Welcome to Retro Television Reviews, a feature where we review some of our favorite and least favorite shows of the past! On Sundays, I will be reviewing the made-for-television movies that used to be a primetime mainstay. Today’s film is 1996’s When Friendship Kills! It can be viewed on YouTube!
After the divorce of her parents, Lexi Archer (Katie Wright) moves to Seattle with her mother (Lynda Carter). Lexi is having a tough time adjusting to the divorce, especially since her father (Josh Taylor) is convinced that he’s a better parent than Lexi’s mother has ever been. Still, Lexi is hoping to make a good impression at her new high school and she gets off to an effective start by not only winning a spot on the school’s volleyball team but by also becoming friends with the most popular girl in school, Jen Harnsberger (Marley Shelton).
The wealthy Jen is a straight-A student and a star volleyball player and she appears to have a very bright future ahead of her. Jen not only shows Lexi around the high school but she also shows Jen that one way to eat without gaining weight is to throw up after every meal. Jen is bulimic and soon, Lexi is anorexic. Eventually, Lexi is collapsing on the volleyball court and Jen is angrily denying that she has a problem and the whole things leads to tragedy.
Obviously, eating disorders are a serious issue and When Friendship Kills is honest about not only the pressures that lead to so many girls and women developing body image issues but it also deals with the danger of having a relapse. Growing up attending dance classes, I met and hung out with a lot of girls who had “tricks” for keeping their weight down and I recognized all of them in the characters of Jen and Lexi. This film hits all of the usual plot points that we’ve come to expect from 90s films about eating disorders, from the volleyball coach saying that the already thin Lexi needs to lose weight to the scenes of Lexi staring in the mirror and seeing a distorted version of herself to Lexi’s father demanding that a feeding tube be used on his daughter, regardless of what Lexi’s mother might think.
That said, many viewers will find the most interesting thing about this movie to be that it features an early performance from Ryan Reynolds. Reynolds plays the role of Ben, a friendly jock who asks Lexi out on a date. Reynolds doesn’t do much in the film but he does show some hints of the amiable goofiness that would later become his trademark. If one wanted to view this film as being a part of a Deadpool origin story, they certainly could.

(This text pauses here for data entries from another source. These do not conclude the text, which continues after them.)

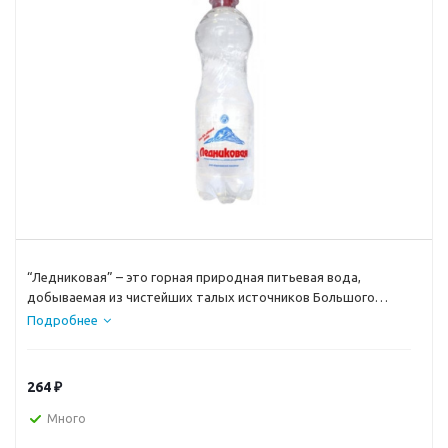
“Ледниковая” – это горная природная питьевая вода,
добываемая из чистейших талых источников Большого
Кавказского хребта в районе границы известного
Подробнее
Тебердинского биосферного заповедника в Карачаево-
Черкесской Республике.
264
₽
Много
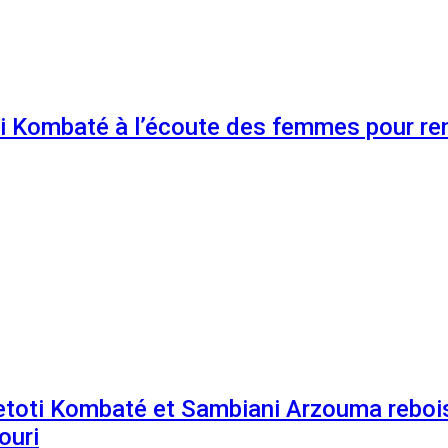
 Kombaté à l’écoute des femmes pour renf
etoti Kombaté et Sambiani Arzouma rebois
ouri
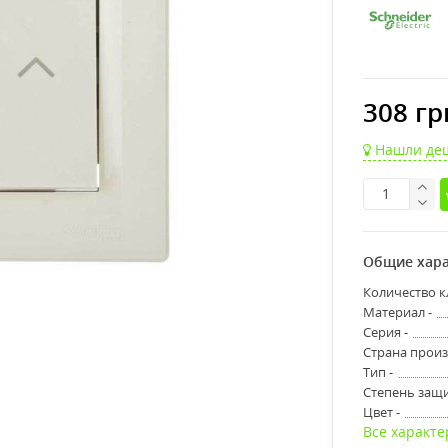
308 гр
Нашли де
Общие хара
Количество к
Материал -
Серия -
Страна произ
Тип -
Степень защи
Цвет -
Все характе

As well, Lochlyn Munro also appears in the film! It’s not really a melodramatic made-for-television movie unless Lochlyn Munro has a role. In this particular film, Munro played a sleazy photographer who approached Jen and told her that she had the perfect look to be a model and invited her back to his studio. Of course, when Jen brought Lexi to the studio with her, the photographer rather rudely announced that Lexi didn’t have the right look to be a model. This led to Lexi refusing to eat and becoming hollow-eyed and skeletal and Katie Wright, it must be said, did a wonderful job portraying Lexi’s transformation from being hopeful to being haunted by her own self-image. Marley Shelton did an equally good job of portraying Jen’s more cheerful style of self-destruction.
When Friendship Kills is an effective if predictable eating disorder film. The film originally aired under the title A Secret Between Friends, which is a far more honest title than the over-the-top When Friendship Kills. Friendship does not kill in this movie but self-starvation does.